### Task details
A word-for-word copy of the listing is required, and it must contain no pictures.

### Data provided
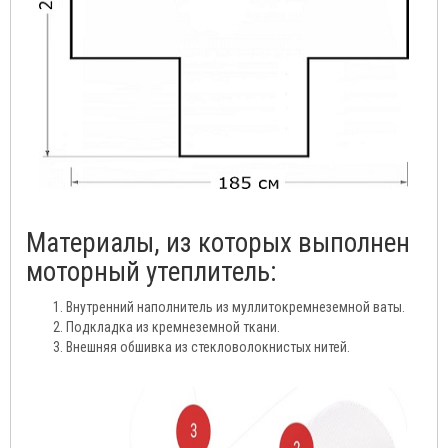
Материалы, из которых выполнен
моторный утеплитель:
Внутренний наполнитель из муллитокремнеземной ваты.
Подкладка из кремнеземной ткани.
Внешняя обшивка из стекловолокнистых нитей.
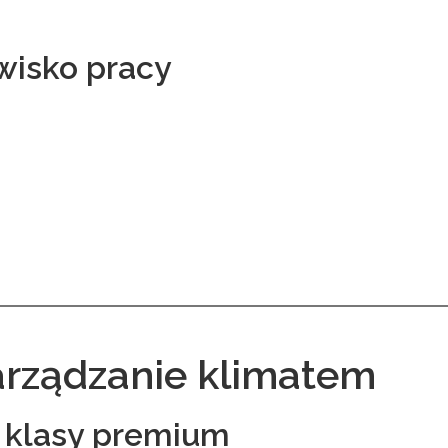
wisko pracy
arządzanie klimatem
 klasy premium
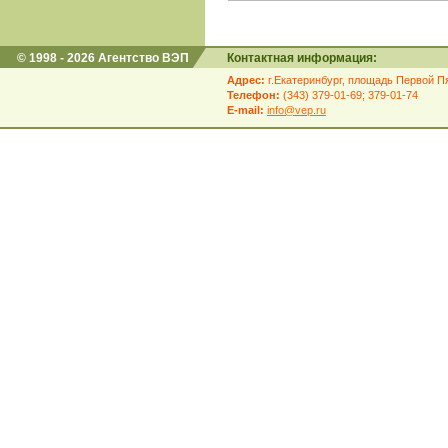
© 1998 - 2026 Агентство ВЭП
Контактная информация:
Адрес:
г.Екатеринбург, площадь Первой Пя
Телефон:
(343) 379-01-69; 379-01-74
E-mail:
info@vep.ru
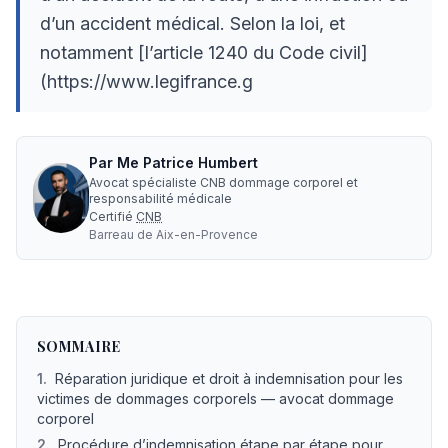
d’un accident médical. Selon la loi, et
notamment [l’article 1240 du Code civil]
(https://www.legifrance.g
Par
Me
Patrice Humbert
Avocat spécialiste CNB dommage corporel et
responsabilité médicale
Certifié
CNB
Barreau de
Aix-en-Provence
Aipp atteinte à l’intégrité physique et psychique : ce que di
SOMMAIRE
1
.
Réparation juridique et droit à indemnisation pour les
victimes de dommages corporels — avocat dommage
corporel
2
.
Procédure d’indemnisation étape par étape pour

### Exercise response
Материалы, из которых выполнен
моторный утеплитель:
Внутренний наполнитель из муллитокремнеземной ваты.
Подкладка из кремнеземной ткани.
Внешняя обшивка из стекловолокнистых нитей.
wisko pracy
arządzanie klimatem
 klasy premium
© 1998 - 2026 Агентство ВЭП
Контактная информация:
Адрес:
г.Екатеринбург, площадь Первой Пя
Телефон:
(343) 379-01-69; 379-01-74
E-mail:
info@vep.ru
d’un accident médical. Selon la loi, et
notamment [l’article 1240 du Code civil]
(https://www.legifrance.g
Par
Me
Patrice Humbert
Avocat spécialiste CNB dommage corporel et
responsabilité médicale
Certifié
CNB
Barreau de
Aix-en-Provence
Aipp atteinte à l’intégrité physique et psychique : ce que di
SOMMAIRE
1
.
Réparation juridique et droit à indemnisation pour les
victimes de dommages corporels — avocat dommage
corporel
2
.
Procédure d’indemnisation étape par étape pour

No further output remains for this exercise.